An AQAP-HSM coalition would not have to actually block the 18-mile wide sea corridor; they would likely find it quite difficult with a combined maritime task force operating in the area. Instead, all they have to do is conduct some kind of operation that permeates a far greater psychological threat internationally. Three of the most viable offensive operations available to an AQ maritime force include:
1. Attack against naval forces while docked in Djibouti, similar to the USS Cole attack in Aden. This is the least likely of three potentially viable possibilities I offer due to the difficulty (read: perceived difficulty, I’ve never been there) of breaching port defenses.
2. Suicide attack using pirate “mother-ship” techniques. The techniques and procedures for Somali pirates are constantly evolving and could easily be manipulated to support a suicide attack against either a naval or civilian vessel in open water. There is a plethora of open-source reporting on the links between southern Somali pirates and HSM, which lends credence to this method for maritime offensive operations. The downfall is that this is unlikely to cause the psychological impact that AQAP-HSM requires to effectively shut off the Strait.
3. Homemade sea mines.
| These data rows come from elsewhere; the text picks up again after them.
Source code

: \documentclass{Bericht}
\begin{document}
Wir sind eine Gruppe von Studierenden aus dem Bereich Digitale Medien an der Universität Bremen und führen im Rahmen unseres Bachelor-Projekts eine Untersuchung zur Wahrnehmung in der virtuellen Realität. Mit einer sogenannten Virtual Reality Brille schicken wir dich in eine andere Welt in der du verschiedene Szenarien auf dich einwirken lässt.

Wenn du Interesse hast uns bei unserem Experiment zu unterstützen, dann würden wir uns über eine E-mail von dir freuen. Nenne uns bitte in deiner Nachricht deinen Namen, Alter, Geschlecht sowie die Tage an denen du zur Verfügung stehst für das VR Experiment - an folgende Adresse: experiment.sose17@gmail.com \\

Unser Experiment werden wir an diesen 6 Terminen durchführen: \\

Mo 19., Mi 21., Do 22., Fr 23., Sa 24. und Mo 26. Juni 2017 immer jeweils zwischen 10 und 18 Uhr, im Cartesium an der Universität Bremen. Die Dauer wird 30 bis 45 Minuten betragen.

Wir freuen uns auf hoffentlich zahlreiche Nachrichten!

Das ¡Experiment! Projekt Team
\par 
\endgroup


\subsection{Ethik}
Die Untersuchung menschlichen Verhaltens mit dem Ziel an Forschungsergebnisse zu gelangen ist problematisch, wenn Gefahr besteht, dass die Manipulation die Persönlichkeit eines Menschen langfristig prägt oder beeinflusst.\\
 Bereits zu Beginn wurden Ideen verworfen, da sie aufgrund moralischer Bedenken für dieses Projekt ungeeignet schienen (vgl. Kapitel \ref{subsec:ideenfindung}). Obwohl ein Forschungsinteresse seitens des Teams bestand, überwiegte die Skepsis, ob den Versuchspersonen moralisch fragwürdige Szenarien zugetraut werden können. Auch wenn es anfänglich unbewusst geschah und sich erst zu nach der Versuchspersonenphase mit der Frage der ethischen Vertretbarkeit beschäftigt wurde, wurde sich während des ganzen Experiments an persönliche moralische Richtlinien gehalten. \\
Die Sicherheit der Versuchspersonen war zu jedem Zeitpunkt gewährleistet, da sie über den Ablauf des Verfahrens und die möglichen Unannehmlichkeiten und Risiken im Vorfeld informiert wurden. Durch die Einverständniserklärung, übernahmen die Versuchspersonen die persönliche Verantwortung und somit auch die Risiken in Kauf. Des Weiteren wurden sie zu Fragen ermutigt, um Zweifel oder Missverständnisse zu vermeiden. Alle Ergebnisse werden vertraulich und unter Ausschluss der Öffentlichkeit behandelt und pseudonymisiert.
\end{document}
This is the most dangerous, and arguably the easiest, option available to AQAP-HSM in the Strait. HSM has maintained the capability to conduct IED strikes for years now, so the transition to a waterproof-version would not be a giant technological leap. A mined Bab al Mandab Strait would take weeks to clear and have the sufficient psychological impact necessary to close the Strait off from all foreign vessels. Indigenous fishermen using wooden boats would be able to travel through the minefield with very little threat of detonation, so the impact on locals would be negligible. It would also be relatively cheap and require no real complex planning or scheme. That’s the real beauty of all of this. AQAP-HSM just have to evoke a psychological response, they don’t have to actually sink any ships (although it wouldn’t hurt their cause).
“A naval minefield is a significant physical and psychological threat that can cause attrition to enemy ships and submarines or limit ship movements by forcing delays and diversions because of perceptions and fears, both real and exaggerated.” (Doctor, 1998)
These scenarios are unlikely in the near future. HSM will have their hands full in the near-term countering the TFG offensive underway in and around Mogadishu. If the TFG offensive sputters by the Spring, which is highly likely, it may provide the necessary breathing room for an expanding AQAP-HSM partnership to open a maritime front.